Task prompt: Restate the listing below word for word, omitting any images.

Excerpted data:
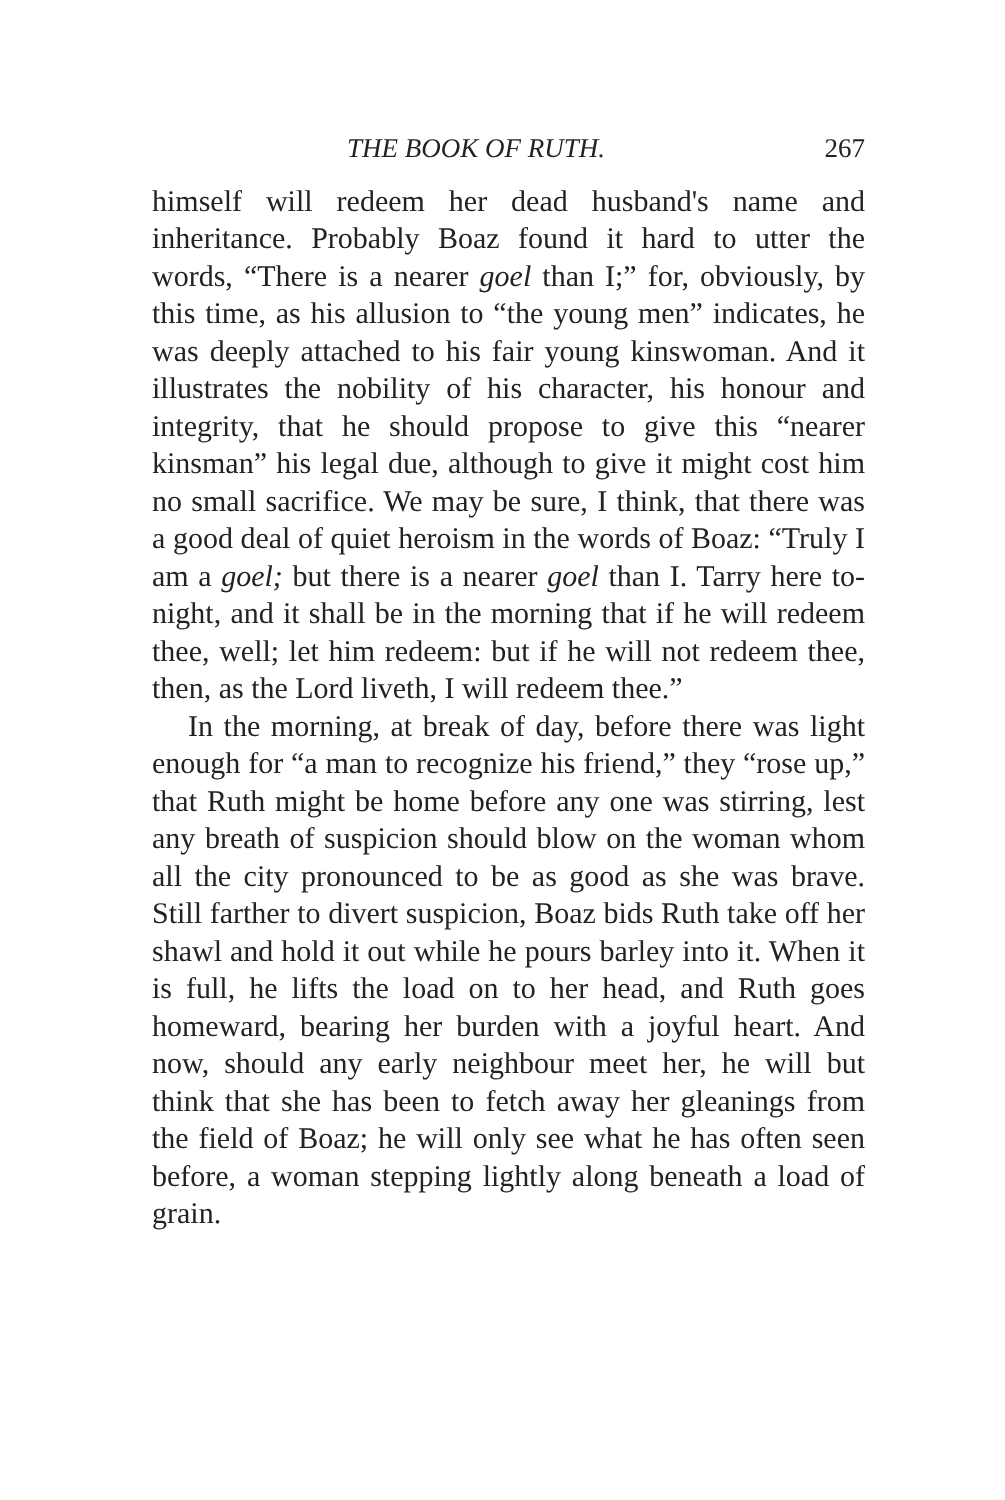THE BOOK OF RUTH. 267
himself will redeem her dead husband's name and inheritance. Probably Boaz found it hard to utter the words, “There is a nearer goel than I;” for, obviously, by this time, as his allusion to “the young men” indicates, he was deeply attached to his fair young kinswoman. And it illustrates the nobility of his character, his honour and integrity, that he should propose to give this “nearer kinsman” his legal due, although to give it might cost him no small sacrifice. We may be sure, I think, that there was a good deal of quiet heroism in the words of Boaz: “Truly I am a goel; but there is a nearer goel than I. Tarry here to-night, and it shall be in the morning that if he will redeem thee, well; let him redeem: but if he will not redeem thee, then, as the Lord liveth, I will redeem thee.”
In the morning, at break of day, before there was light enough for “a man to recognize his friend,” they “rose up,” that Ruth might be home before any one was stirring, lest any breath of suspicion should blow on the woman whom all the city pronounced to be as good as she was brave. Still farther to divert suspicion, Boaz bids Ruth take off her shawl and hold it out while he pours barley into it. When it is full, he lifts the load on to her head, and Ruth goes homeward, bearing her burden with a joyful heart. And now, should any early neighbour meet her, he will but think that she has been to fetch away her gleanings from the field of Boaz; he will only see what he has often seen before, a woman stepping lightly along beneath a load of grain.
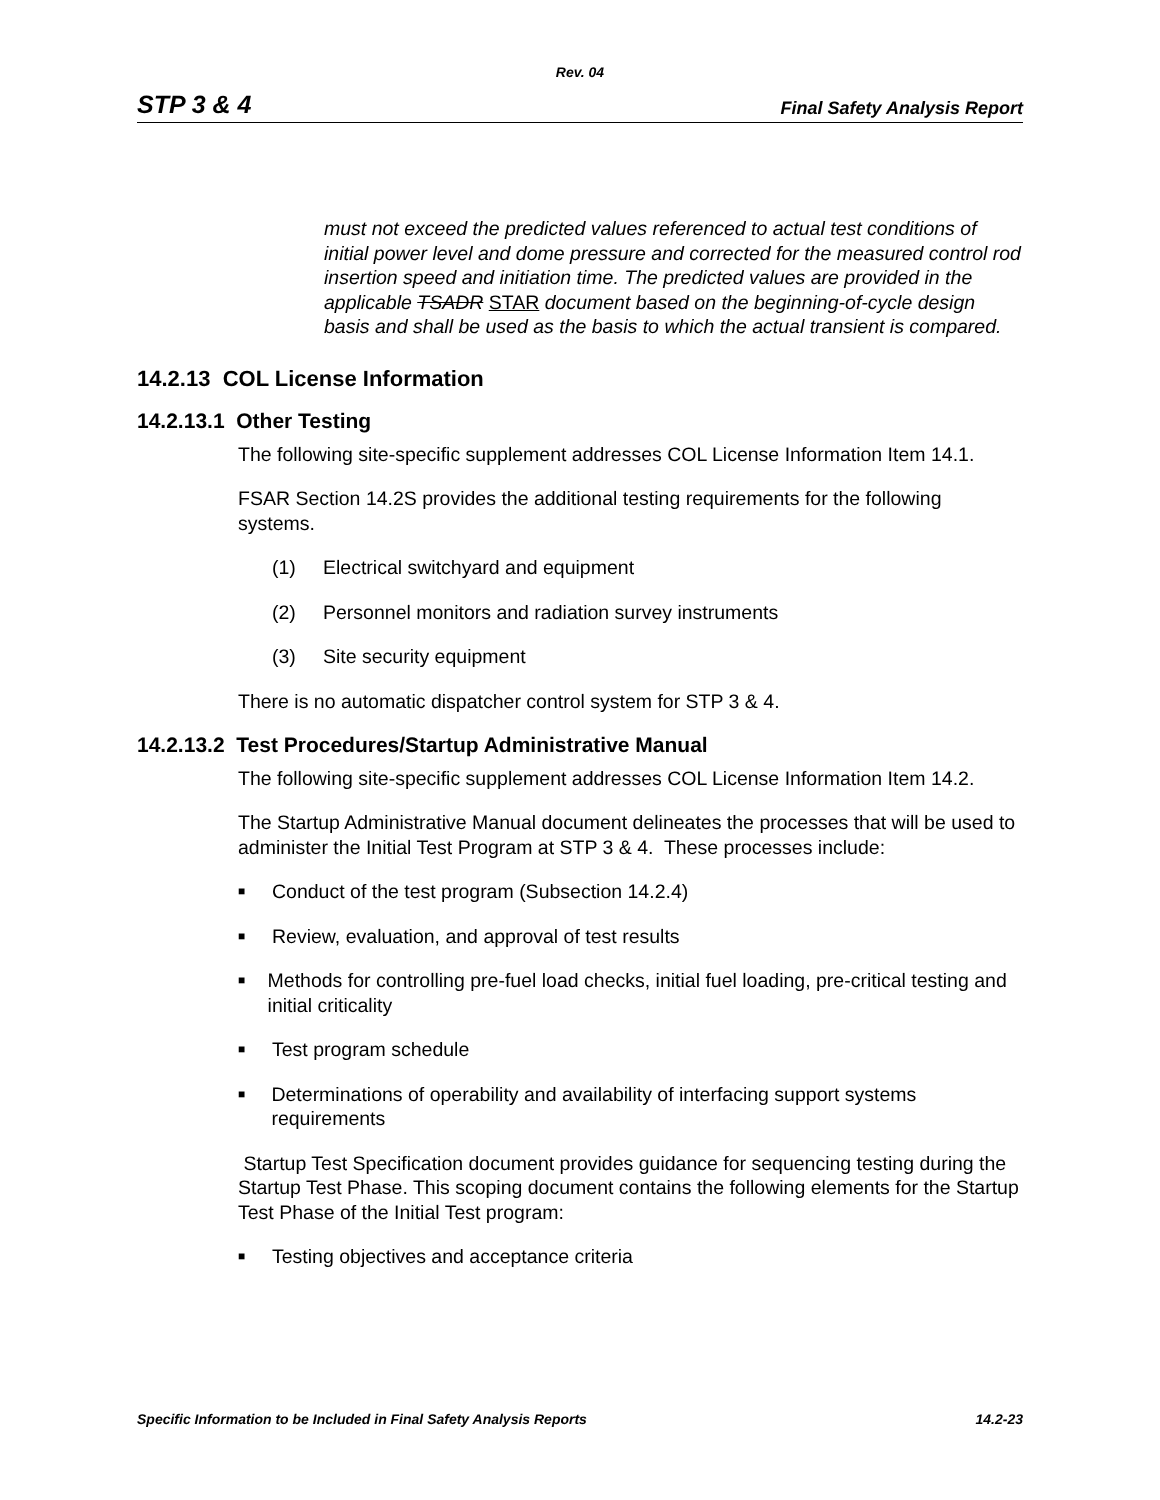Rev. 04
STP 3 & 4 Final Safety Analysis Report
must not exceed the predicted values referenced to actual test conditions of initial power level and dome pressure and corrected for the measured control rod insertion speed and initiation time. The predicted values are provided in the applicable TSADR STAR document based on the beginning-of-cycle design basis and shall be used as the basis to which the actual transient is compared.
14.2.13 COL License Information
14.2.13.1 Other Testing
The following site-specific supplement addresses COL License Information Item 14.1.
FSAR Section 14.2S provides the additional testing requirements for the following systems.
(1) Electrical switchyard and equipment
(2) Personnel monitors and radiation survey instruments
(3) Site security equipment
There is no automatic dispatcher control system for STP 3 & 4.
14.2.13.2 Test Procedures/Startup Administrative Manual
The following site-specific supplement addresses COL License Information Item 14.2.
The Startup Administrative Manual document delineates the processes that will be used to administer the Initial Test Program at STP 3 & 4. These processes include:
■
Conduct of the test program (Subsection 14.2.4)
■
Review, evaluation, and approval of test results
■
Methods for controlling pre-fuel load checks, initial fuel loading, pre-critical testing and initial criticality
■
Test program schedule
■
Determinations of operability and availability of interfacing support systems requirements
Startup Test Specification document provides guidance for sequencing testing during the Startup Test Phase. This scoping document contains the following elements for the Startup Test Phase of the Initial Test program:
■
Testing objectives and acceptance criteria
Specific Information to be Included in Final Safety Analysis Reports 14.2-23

Response to the exercise:
THE BOOK OF RUTH. 267
himself will redeem her dead husband's name and inheritance. Probably Boaz found it hard to utter the words, “There is a nearer goel than I;” for, obviously, by this time, as his allusion to “the young men” indicates, he was deeply attached to his fair young kinswoman. And it illustrates the nobility of his character, his honour and integrity, that he should propose to give this “nearer kinsman” his legal due, although to give it might cost him no small sacrifice. We may be sure, I think, that there was a good deal of quiet heroism in the words of Boaz: “Truly I am a goel; but there is a nearer goel than I. Tarry here to-night, and it shall be in the morning that if he will redeem thee, well; let him redeem: but if he will not redeem thee, then, as the Lord liveth, I will redeem thee.”
In the morning, at break of day, before there was light enough for “a man to recognize his friend,” they “rose up,” that Ruth might be home before any one was stirring, lest any breath of suspicion should blow on the woman whom all the city pronounced to be as good as she was brave. Still farther to divert suspicion, Boaz bids Ruth take off her shawl and hold it out while he pours barley into it. When it is full, he lifts the load on to her head, and Ruth goes homeward, bearing her burden with a joyful heart. And now, should any early neighbour meet her, he will but think that she has been to fetch away her gleanings from the field of Boaz; he will only see what he has often seen before, a woman stepping lightly along beneath a load of grain.
Rev. 04
STP 3 & 4 Final Safety Analysis Report
must not exceed the predicted values referenced to actual test conditions of initial power level and dome pressure and corrected for the measured control rod insertion speed and initiation time. The predicted values are provided in the applicable TSADR STAR document based on the beginning-of-cycle design basis and shall be used as the basis to which the actual transient is compared.
14.2.13 COL License Information
14.2.13.1 Other Testing
The following site-specific supplement addresses COL License Information Item 14.1.
FSAR Section 14.2S provides the additional testing requirements for the following systems.
(1) Electrical switchyard and equipment
(2) Personnel monitors and radiation survey instruments
(3) Site security equipment
There is no automatic dispatcher control system for STP 3 & 4.
14.2.13.2 Test Procedures/Startup Administrative Manual
The following site-specific supplement addresses COL License Information Item 14.2.
The Startup Administrative Manual document delineates the processes that will be used to administer the Initial Test Program at STP 3 & 4. These processes include:
■
Conduct of the test program (Subsection 14.2.4)
■
Review, evaluation, and approval of test results
■
Methods for controlling pre-fuel load checks, initial fuel loading, pre-critical testing and initial criticality
■
Test program schedule
■
Determinations of operability and availability of interfacing support systems requirements
Startup Test Specification document provides guidance for sequencing testing during the Startup Test Phase. This scoping document contains the following elements for the Startup Test Phase of the Initial Test program:
■
Testing objectives and acceptance criteria
Specific Information to be Included in Final Safety Analysis Reports 14.2-23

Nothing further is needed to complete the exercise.